While the Antitrust Authority could not determine the exact numbers, it was clear the prices on the various routes were on a downward trend over the years. It also appeared that the disparity in prices among different carriers on the same route wasn't particularly large and that over time all carriers' prices dropped. But it also appeared that the average ticket price on competitive routes was much lower than the average price on non-competitive routes. The average price for both types of routes dropped over time, but a large gap between them remained.
This gap is a tax paid by all Israelis due to an absence of competition. It is levied on everyone who flies abroad and is penalized with a much higher ticket price than they would pay under competitive market conditions. Those who took to the streets during the 2011 social justice protests will find in ticket prices a clear demonstration of the high cost of living. The lack-of-competition tax is also levied on those who don't travel abroad, because the increased cost of living harms the purchasing power of Israelis, and thus also overall economic growth.
In addition, the lack-of-competition tax is levied on foreigners who are forced to pay an extra surcharge to visit Israel. Consequently, they simply visit less, something that harms the inbound tourism industry and hence employment and incomes from tourism. Since the tourism industry generates a sizable number of jobs for those with low levels of education, it is actually the workers from the weakest socioeconomic groups who pay the highest price for the lack of competition in the airline industry. At the same time, the entire economy pays the price of increased income inequality.
Who benefits from the lack-of-competition tax? Just a handful of Israeli airlines' employees, most of who come from a relatively strong socioeconomic background. The salary for El Al pilots is between NIS 30,000 and NIS 100,000 per month, and pilots are highly educated and highly skilled people who could presumably find a wide variety of jobs in the economy with relative ease. In addition to pilots, unionized and highly educated airline employees benefit from this tax, just not the workers from weak socioeconomic backgrounds.
Another group that benefits from the lack-of-competition tax is the pilots and shareholders of foreign airlines. This tax, levied through the high price of plane tickets to and from Israel, also lines the pockets of the foreign airlines that fly to Israel. Thus, Israel exports part of the protection it intends to provide to Israeli airlines to their competitors.
Of course, this is incredibly stupid. It would be much simpler to end the lack-of-competition tax, since no one really knows how much damage it does to the economy and no one measures it. It would be better to switch to directly paying a "tax to maintain Israeli airlines," which would be added to the $97 million per year the Israeli airlines already receive from the government to keep them viable.

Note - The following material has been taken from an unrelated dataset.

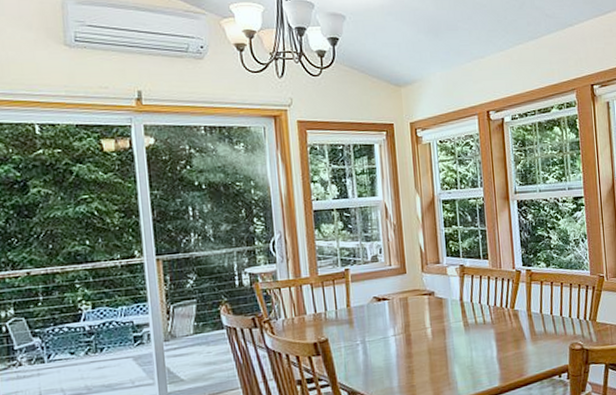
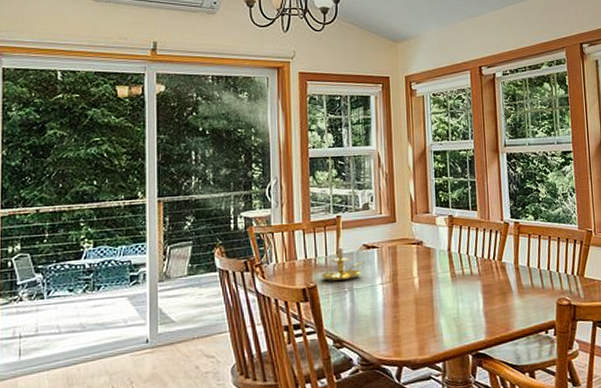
candle holder: none [332,291,376,335] -> present [321,238,364,281]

A check like this one, written into government budget in an open, direct and transparent manner, would at least stir up debate on the question of how much we are really willing to pay to preserve the jobs of El Al's pilots. Are their jobs worth more to us than adding another medicine to the health maintenance organizations basket of covered medicines or additional Iron Dome batteries, which as we know, are also a response to missiles?